We encounter digital images everyday. We see a lot of JPEG files on our computers, cameras, phones and tablets. The actual images are huge and it should actually take up a lot of space to fit in all that data. But somehow our machines are able to compress all those images and store everything compactly. Ever wondered how it’s possible to fit so many images in such small space? How can the JPEG algorithm achieve so much reduction in size without visibly losing the image quality?
Come on! How much space can it possibly save?
Let’s make a typical estimate here. Consider a 12MP camera. It means is that it contains 12 million pixels. A typical color image has 3 channels. Each location in these channels needs 8 bits of memory. Since there are 3 channels, each pixel needs 24 bits of memory. Since we have 12 million pixels, we will need around 36 MB of memory space to store a single image. Whoa! Imagine a world where a single image consumes that kind of space. This is why we need image compression.

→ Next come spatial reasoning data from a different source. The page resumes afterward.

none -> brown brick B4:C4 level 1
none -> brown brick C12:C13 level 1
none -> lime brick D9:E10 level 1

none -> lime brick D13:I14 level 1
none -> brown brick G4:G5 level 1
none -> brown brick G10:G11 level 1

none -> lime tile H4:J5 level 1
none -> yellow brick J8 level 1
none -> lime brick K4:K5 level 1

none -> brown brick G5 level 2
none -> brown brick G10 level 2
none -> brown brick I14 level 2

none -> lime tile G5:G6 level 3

Alright, you made your point. What’s JPEG anyway?
JPEG stands for Joint Photographic Experts Group and it’s the most popular image file format in the world. Whenever we capture images from a camera, the camera sensors capture the raw data. This means that it just stores everything as it is. The amount of data captured depends on the resolution of your camera. A 5MP camera captures lesser data than a 16MP camera. So once we have this data, the software on the device compresses it.

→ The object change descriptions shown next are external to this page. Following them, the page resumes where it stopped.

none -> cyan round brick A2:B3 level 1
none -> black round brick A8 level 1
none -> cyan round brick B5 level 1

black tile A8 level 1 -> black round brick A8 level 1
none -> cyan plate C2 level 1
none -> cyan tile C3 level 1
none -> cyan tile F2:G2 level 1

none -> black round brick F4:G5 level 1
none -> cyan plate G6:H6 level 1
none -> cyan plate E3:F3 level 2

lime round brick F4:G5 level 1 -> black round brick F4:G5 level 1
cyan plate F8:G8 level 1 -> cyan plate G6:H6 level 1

How is it possible to compress images? Will we not lose important data?
There are many formats in which you can represent an image, but the one most suitable for compression is a 3-channel image with the first channel storing the brightness information and the remaining two storing the color details. It’s like putting three planes on top of each other, where each channel is a plane. Each pixel is represented by the three values, one from each plane, in that particular location. The human eye is less sensitive to changes in color than it is to changes in brightness. This is taken advantage of in this situation. The color planes have more information than required. Hence they are subsampled by a factor of 2, which means the resolution of those planes is reduced.
The image is then split into small 8×8 blocks, and each block undergoes a transformation. This transformation, called the Discrete Cosine Transform, produces a spatial frequency spectrum. Now what on earth is that? It means you are representing the same thing in a different way, which makes it easier to process. For example, instead of representing 15 by 4+11, you are making it 7+8. This is where the real magic happens. Human visual system is much more sensitive to small variations in brightness than to the high frequency variations. A planar region is a low frequency region and a region where there are lot edges and textures is a high frequency region. The human eye can easily see if there are blotches on a plane surface, but it’s difficult to spot something similar on a highly textured surface.

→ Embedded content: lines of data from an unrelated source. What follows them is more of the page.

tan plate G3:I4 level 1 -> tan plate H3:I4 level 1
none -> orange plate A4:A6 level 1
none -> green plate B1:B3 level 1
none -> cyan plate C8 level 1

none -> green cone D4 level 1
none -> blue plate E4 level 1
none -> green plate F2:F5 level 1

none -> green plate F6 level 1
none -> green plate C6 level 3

Okay so how do you actually compress an image?
When you transform something, you take the inverse transform to get back the original thing. Now we used the earlier transformation to separate the different frequency regions. If we store everything, then we can reproduce the whole image exactly as it was. But if we reconstructed the image with just the low-frequency components of the transform, we will not be able to tell the difference because our eye will not know that the high-frequency components are missing. It means that we can store very less data and still reproduce the same image because human eye is not sensitive to a few things. You will be surprised to know that this step discards around 90% of the data captured by camera sensor. That’s a lot of data right! It is redundant as far as the human eye is concerned. After this, we do another round of redundancy check and squeeze out all the unwanted data. The technique used here is called Adaptive Huffman coding and it’s a lossless data compression scheme. We will save the discussion about this for another blog post. JPEG is a lossy compression scheme, which means that we are discarding a lot of data by tricking the human eye. But once the data is compressed, we need to store and transmit it. We cannot afford to lose any data here. That’s the reason we use Adaptive Huffman scheme, which is lossless. This compressed data is then finally stored as a JPEG image, which we are all familiar with.
There are other image compression algorithms as well, but they all take advantage of the human visual system in a similar way. The amount of compression depends on how much you are willing to tolerate. The compression algorithms allow you to control the amount of distortion. If you want to make a big poster, then you are better off storing more data (less compression). But if you want to store images on your computer, then you can compress more.